• _STUDY TEXT_:
»»

Socialists fully endorse the prosecution of members of the Proud Boys and other fascist groups for their violent and criminal activities. But the struggle against the threat posed by the far right cannot be contracted out to the capitalist state apparatus or conducted in alliance with the bourgeoisie, which fosters the far-right forces, and under conditions of capitalist crisis and intensified class struggle, deploys them as its shock troops. The experience of the rise of fascism during the 20th century demonstrates that only the independent political mobilization of the working class on a socialist program can defeat the far right, their enablers in the political establishment and state, and prevent the supplanting of a putrefied bourgeois democracy by authoritarianism and fascist dictatorship.

««

• _WHAT THE EXERCISE ASKS_:
In the passage on fighting the far right, rewrite the part from "Socialists fully endorse" to "and fascist dictatorship.", switching "shock troops" to "foot soldiers".

• _DATASET_:
»»

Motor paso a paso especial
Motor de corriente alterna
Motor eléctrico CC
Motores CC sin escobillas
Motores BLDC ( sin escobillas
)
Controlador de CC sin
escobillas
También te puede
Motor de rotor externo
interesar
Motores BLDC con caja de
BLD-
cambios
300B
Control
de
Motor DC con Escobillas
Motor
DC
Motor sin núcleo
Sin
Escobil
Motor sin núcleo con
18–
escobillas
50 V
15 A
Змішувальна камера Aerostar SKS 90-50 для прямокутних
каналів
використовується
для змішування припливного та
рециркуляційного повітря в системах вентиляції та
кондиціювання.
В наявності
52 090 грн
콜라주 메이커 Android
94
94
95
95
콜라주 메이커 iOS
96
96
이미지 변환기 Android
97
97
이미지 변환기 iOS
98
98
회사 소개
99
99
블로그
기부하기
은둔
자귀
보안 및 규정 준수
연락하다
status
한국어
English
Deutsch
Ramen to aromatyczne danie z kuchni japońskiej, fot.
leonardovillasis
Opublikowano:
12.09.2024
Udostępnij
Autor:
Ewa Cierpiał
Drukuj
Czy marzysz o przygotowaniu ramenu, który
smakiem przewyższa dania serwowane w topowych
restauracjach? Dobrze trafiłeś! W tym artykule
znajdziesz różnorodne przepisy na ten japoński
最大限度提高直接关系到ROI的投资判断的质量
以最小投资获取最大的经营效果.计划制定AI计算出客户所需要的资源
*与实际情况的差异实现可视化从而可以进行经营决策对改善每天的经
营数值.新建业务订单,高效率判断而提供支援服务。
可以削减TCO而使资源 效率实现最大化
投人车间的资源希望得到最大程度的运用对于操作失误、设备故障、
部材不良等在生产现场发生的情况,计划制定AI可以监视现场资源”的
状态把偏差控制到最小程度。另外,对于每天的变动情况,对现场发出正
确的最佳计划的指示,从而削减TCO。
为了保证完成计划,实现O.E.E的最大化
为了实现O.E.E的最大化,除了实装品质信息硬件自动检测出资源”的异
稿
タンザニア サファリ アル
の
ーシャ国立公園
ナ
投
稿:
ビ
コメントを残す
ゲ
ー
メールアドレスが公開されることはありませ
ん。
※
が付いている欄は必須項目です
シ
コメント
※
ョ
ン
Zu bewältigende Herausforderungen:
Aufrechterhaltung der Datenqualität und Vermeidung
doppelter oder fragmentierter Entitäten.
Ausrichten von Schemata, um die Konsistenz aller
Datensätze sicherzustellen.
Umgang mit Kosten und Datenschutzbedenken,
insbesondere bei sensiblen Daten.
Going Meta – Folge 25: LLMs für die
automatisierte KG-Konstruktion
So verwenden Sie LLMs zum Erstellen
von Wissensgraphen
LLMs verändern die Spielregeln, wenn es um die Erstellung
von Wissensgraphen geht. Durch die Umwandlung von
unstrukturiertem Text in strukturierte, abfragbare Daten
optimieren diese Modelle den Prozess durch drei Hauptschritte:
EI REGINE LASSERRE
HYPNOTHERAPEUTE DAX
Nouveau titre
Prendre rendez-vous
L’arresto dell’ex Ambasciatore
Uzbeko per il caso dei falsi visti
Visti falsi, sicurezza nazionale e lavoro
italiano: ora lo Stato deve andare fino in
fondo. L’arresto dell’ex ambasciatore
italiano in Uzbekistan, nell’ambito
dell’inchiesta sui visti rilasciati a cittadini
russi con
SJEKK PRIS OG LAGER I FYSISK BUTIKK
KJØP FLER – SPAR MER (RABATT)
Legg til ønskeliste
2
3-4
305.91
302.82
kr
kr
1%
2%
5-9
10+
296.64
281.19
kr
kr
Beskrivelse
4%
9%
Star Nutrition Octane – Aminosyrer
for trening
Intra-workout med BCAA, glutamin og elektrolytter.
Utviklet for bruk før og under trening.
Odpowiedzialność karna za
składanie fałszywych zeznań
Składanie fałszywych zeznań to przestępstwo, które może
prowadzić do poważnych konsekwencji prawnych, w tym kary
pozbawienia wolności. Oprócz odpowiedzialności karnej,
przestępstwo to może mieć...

««

• _RESULT_:
Socialists fully endorse the prosecution of members of the Proud Boys and other fascist groups for their violent and criminal activities. But the struggle against the threat posed by the far right cannot be contracted out to the capitalist state apparatus or conducted in alliance with the bourgeoisie, which fosters the far-right forces, and under conditions of capitalist crisis and intensified class struggle, deploys them as its foot soldiers. The experience of the rise of fascism during the 20th century demonstrates that only the independent political mobilization of the working class on a socialist program can defeat the far right, their enablers in the political establishment and state, and prevent the supplanting of a putrefied bourgeois democracy by authoritarianism and fascist dictatorship.